CACHE COUNTY — The death of a well-loved and young K9 officer in the Cache County Sheriff’s department is drawing attention to the dangers of foxtails to pets.
The weed has spikes which makes them nearly impossible to remove once they’ve attached themselves to fur or skin of your pet. And if an animal ingests a foxtail, or accidentally inhales one, it will burrow itself into the mouth, throat, or lungs of the pet.

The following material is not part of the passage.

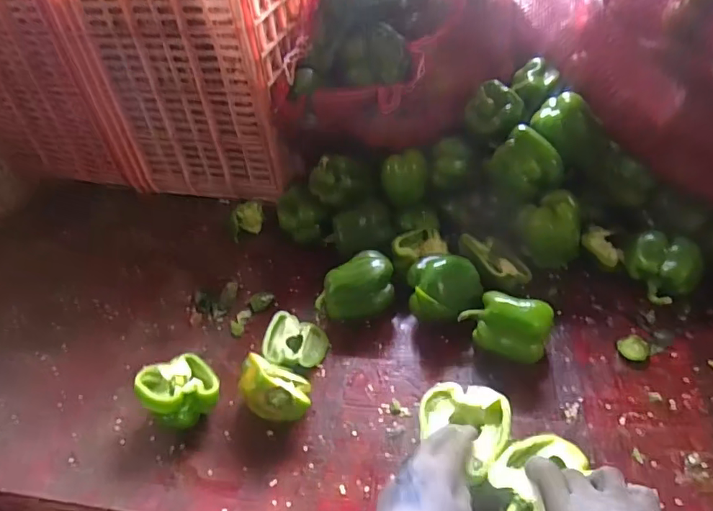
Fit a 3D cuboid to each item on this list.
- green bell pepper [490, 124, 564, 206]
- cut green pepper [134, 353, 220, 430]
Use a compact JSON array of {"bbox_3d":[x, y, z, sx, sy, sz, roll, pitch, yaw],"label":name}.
[{"bbox_3d":[0.216,-0.111,0.657,0.058,0.080,0.078,-34,49,-26],"label":"green bell pepper"},{"bbox_3d":[-0.188,0.147,0.553,0.073,0.058,0.070,-4,42,4],"label":"cut green pepper"}]

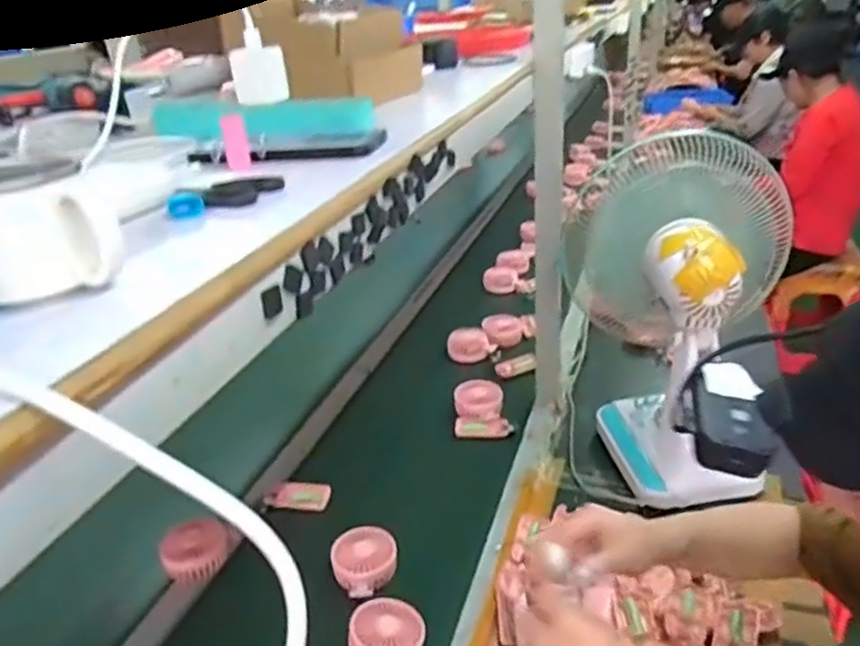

That’s what happened to Cache County K-9 officer, Storm. He was giving a public demonstration on Tuesday evening. The next morning, Storm’s handler noticed behavioral changes in the dog. He was taken immediately to a veterinarian where fluid was found surrounding his lungs and heart.
Cache County Sheriff D. Chad Jensen says the 2-year old Belgian Malinois was prepped for surgery to remove the foxtails and the infection caused by the weeds. Jensen says the vet was optimistic the K-9 would be able to return to duty soon, as the infection was caught early. But Storm passed away during the surgery, less than 24-hours after ingesting the foxtails.
Sheriff Jensen wants to use the incident to inform the public of the hazards of foxtails. The weed can attach itself to skin, inside ears and nostrils, and inside the mouth and gums of animals. Jensen is asking the pet owners to check your pet everytime they come in from being outside. If you find a foxtail and can’t remove it, take your pet to the vet immediately.